Segmentation: Instead of sub-categorizing, we can pre-process images using segmentation to identify relevant objects-of-interest ('Traffic lights', 'Signal arrow', 'Give right of way', 'Forward of right', 'Empty road').
Prioritization: Establishing an order of categories where prioritized objects are processed first (Pedestrian > Animal > Car > Traffic lights > Roadsign (command) > Speed limit > Roadsign (information) > Empty city).
Metrics: Given the high cost of any false-negative detection, it is better to have more false-positive detections of prioritized objects (street lamps misclassified as traffic lights) than unrecognizing true-positive object even once, so we will prefer performance metrics reflecting this tradeoff (higher recall at the cost of lower precision).
SYSTEM ROBUSTNESS:
Fig.5: Misclassification of a walking pedestrian image.
Pedestrian cross-walking the road was not prioritized in this example (3% probability), which would have fatal consequences! For mitigating risk of such severe error, we can consider implementing multiple measures:
Set strict criteria for high-risk aspects that the application has to meet before being approved for production deployment (pedestrian recognized AND prioritized with 99.999% accuracy).
Define requirements for a comprehensive dataset with appropriately labeled data, including many variations with even distribution (people from multiple countries, wearing various clothes, under different lighting conditions).
This pre-requisite enables meeting the strict criteria.

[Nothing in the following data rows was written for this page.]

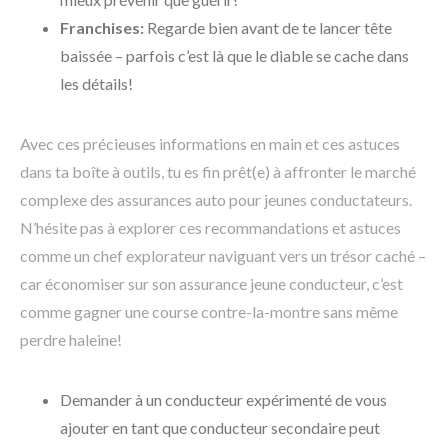
Franchises:
Regarde bien avant de te lancer tête
baissée – parfois c’est là que le diable se cache dans
les détails!
Avec ces précieuses informations en main et ces astuces
dans ta boîte à outils, tu es fin prêt(e) à affronter le marché
complexe des assurances auto pour jeunes conductateurs.
N’hésite pas à explorer ces recommandations et astuces
comme un chef explorateur naviguant vers un trésor caché –
car économiser sur son assurance jeune conducteur, c’est
comme gagner une course contre-la-montre sans même
perdre haleine!
Demander à un conducteur expérimenté de vous
ajouter en tant que conducteur secondaire peut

Aggregating multi-modal inputs entering a decision algorithm can make system more robust and resilient from a single point of failure like sensor malfunction or object misclassification (multiple images from different cameras, LIDAR, infrared camera or thermal scanner, GPS/Galileo, mobile/wireless device detector).
Conclusion:
Conclusion:
The proposed rapid prototyping framework helped us to identify and properly address critical challenges for developing the traffic object classifier algorithm as an essential component of a robust autonomous driving system. Key considerations for designing such production-ready application would include:
Balancing object categories and their prioritization.
Defining requirements on a comprehensive dataset, acquiring the data and validating its suitability for model training.
Selecting appropriate metrics for assessing model performance and setting strict criteria for high-risk aspects to achieve business goals without introducing an unacceptable risk.
Experimenting with suitable model designs to find optimal technical solution:
Image segmentation + multi-target models.
Selecting model architecture & fine-tuning.
Aggregating multi-modal inputs for developing robust ensemble learning model.
Summary:
Prototyping deep learning applications (AI) can help product teams to effectively find technical and conceptual challenges early in the product design process for achieving business goals while mitigating risks.
Addressing these challenges enables teams to make informed decisions regarding the optimal solution design before significantly investing into software development of the final product.
The outlined framework for application design with rapid prototyping can be readily adopted by agile development teams to significantly improve efficacy of product discussions by facilitating understanding of complex technical challenges to non-technically oriented team members.